ACTIVITY:
When you reproduce the entries below, keep each one exact and drop any pictures.

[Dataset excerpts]
________________________________________

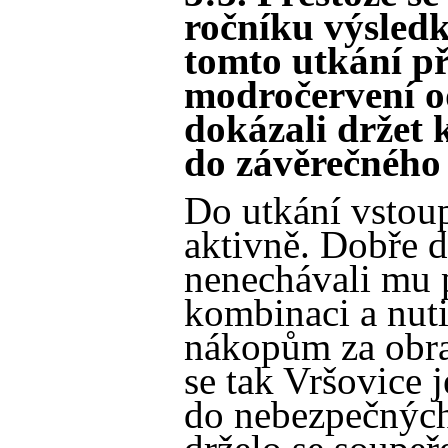
ročníku výsledk
tomto utkání př
modročervení o
dokázali držet 
do závěrečného
Do utkání vstoup
aktivně. Dobře d
nenechávali mu 
kombinaci a nut
nákopům za obra
se tak Vršovice 
do nebezpečných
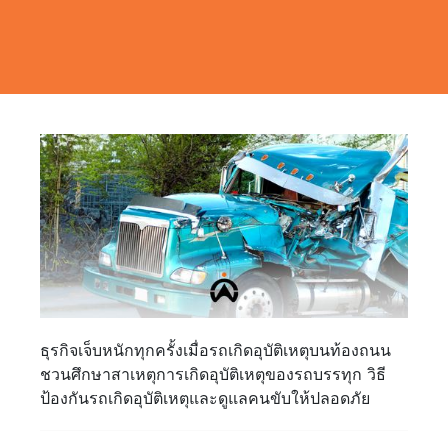
ธุรกิจเจ็บหนักทุกครั้งเมื่อรถเกิดอุบัติเหตุบนท้องถนน
ชวนศึกษาสาเหตุการเกิดอุบัติเหตุของรถบรรทุก วิธี
ป้องกันรถเกิดอุบัติเหตุและดูแลคนขับให้ปลอดภัย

________________________________________

SOLUTION BELOW:
ročníku výsledk
tomto utkání př
modročervení o
dokázali držet 
do závěrečného
Do utkání vstoup
aktivně. Dobře d
nenechávali mu 
kombinaci a nut
nákopům za obra
se tak Vršovice 
do nebezpečných
ธุรกิจเจ็บหนักทุกครั้งเมื่อรถเกิดอุบัติเหตุบนท้องถนน
ชวนศึกษาสาเหตุการเกิดอุบัติเหตุของรถบรรทุก วิธี
ป้องกันรถเกิดอุบัติเหตุและดูแลคนขับให้ปลอดภัย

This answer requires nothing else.